Vengeance of Orion
- First edition cover
- Author: Ben Bova
- Cover artist: Boris Vallejo
- Language: English
- Series: Orion
- Genre: Science fiction
- Publisher: Tor Books
- Publication date: 1988
- Publication place: United States
- Media type: Print (hardcover)
- Pages: 352
- ISBN: 0-8125-3161-2
- Preceded by: Orion
- Followed by: Orion in the Dying Time

= Vengeance of Orion =

1988 book by Ben Bova

Vengeance of Orion is a 1988 science fiction novel by American writer Ben Bova. It is the sequel to Orion and follows his adventures in the time of the Greek heroes Achilles and Odysseus in the siege of Troy. The story takes up many plot elements of Homer's "Iliad" but also includes elements not appearing in Homer, such as the presence of the Hittite empire to the east of Troy.

==Plot summary==
Orion comes into "being" as a rower on board a Greek ship headed to the city of Troy and makes friends with a talkative old man called Poletes. The Golden One, the "creator" from the previous novel in the series, soon appears to him revealing himself as Apollo the Greek god and that his plans are for the Trojans to be victorious in that era so as to create a Euro-Asian Empire. Little by little Orion remembers that he was traveling with the woman he loved on a star ship that ended up exploding while in flight. The Golden One states that Orion was punished for defying him and that the former Goddess who chose to become mortal so she and Orion could share their love together was now dead as a result of that explosion. As part of that ongoing punishment, he has resurrected Orion to serve him yet again, and during that time intending Orion to suffer the pains of the loss of his love. Orion, angered at the petty arrogance of the murderous Golden One, decides to thwart whatever plans Apollo might have for the era and ends up saving the Greek camp from being overrun by the Trojans on a counterattack. His courageous acts earn the attention of Odysseus who then adopts him as a member of his household. As a favor Orion requests that Poletes becomes his servant thereby elevating the man's station. Odysseus' first duty for Orion is to accompany him with Ajax and Nestor to Achilles' tent to persuade him to return into the fray. Achilles had earlier withdrawn from the battle because Agamemnon had taken from Bris whom he captured. Achilles however insists on only re-entering battle when High King Agamemnon apologizes to him.

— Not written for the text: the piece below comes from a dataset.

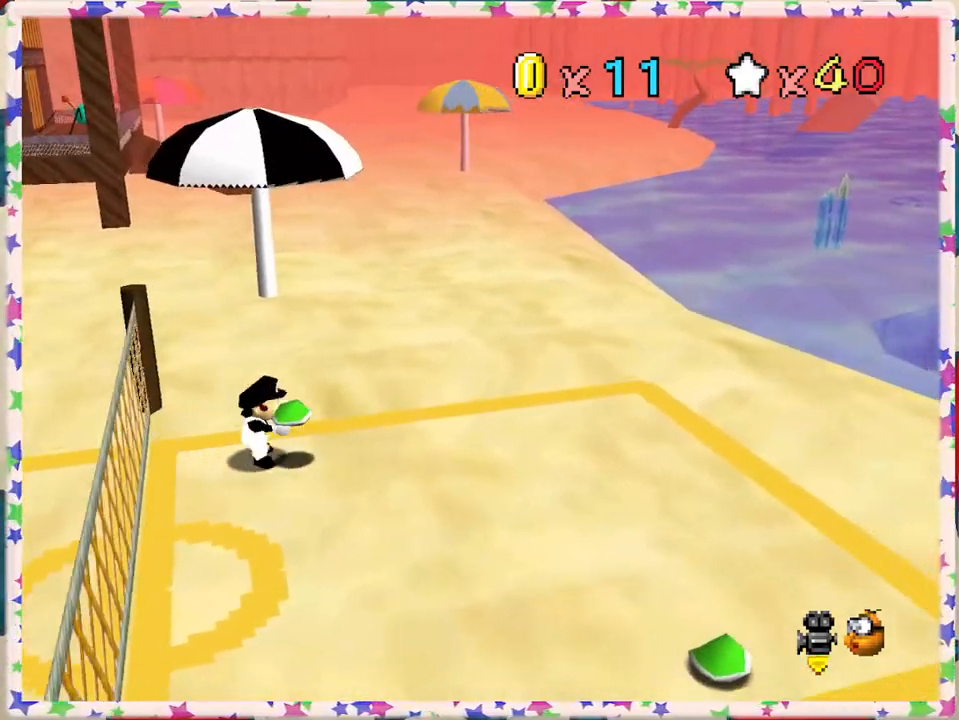
{"buttons": [], "left_stick": "down-right", "events": []}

Seeing this is an impossibility, Odysseus and his team withdraw and he then asks Orion to go as a herald to the Trojans with an offer of peace. Orion, sensing this will enable the Trojans to win changes the demand to the previous insulting demands brought by earlier heralds. This offer is of course rejected and while there he notices a weak point in the walls of Troy via the Western section built by men. The Trojans then send Orion back to the Greek camp with their refusal and a warning that the Hatti are coming to their defense. This news upsets the Greeks who had earlier been assured by the Hattis of their intention not to interfere in the Trojan War. Orion is then sent to the Hattis with a copy of the agreement with the Hattis only to discover that the mighty empire of the Hattis had disintegrated and the soldiers were nothing more than bandits. He then encounters a band of Hatti soldiers led by Lukka who agree to follow him back to his camp. Upon return he discovers Achilles' partner Patrocles is dead and this has prompted Achilles to enter the battle again. He faces off with Hector and defeats him cutting off his head. However, Achilles is wounded by a stray arrow piercing his heel. He later commits suicide. Lukka and his group then help in building a ramp over then Western section of the wall and by this the Greeks enter into Troy and raze the city to the ground, thus defeating Apollo's plans.

While the spoils are being shared the High King takes half of all the goods which leads to dissatisfaction. Poletes uses this to make fun of him but Agamemnon decides to blind him. This upsets Orion and he decides to leave, taking Helen with him who decided against going back to Sparta because of the barbaric way of life there. She suggests going to Egypt where she believes she would be treated civilly. On their way he meets Apollo who instructs him to assist the Israelites in their toppling of Jericho's wall before arriving in Egypt. On arrival, he is involved in palace intrigues again as Pharaoh's Chief priest has been poisoning him and usurping his power. Also, Menelaus has arrived in Egypt having been told by Nekoptah that his wife is in Egypt. Nekoptah tries to set up Orion to be killed in addition to killing his twin brother, Hetepamon. He is however, able to turn the tables against Nekoptah with the help of the crown prince and Hetepamon. He also assists the other Creators to capture Apollo who has actually gone mad and was trying to kill the others so as to be the only one and be worshiped as god. Nekoptah still tries one last time to set Orion up with Menelaus but he loses and is killed when he kidnapped Helen. However, Orion is stabbed through the heart with a spear by Nekoptah, who then dies.
Orion wakes up later in the Neolithic and sees Anya, who then wakes up after he kisses her. The novel then ends with an epilogue which is the beginning of the succeeding book.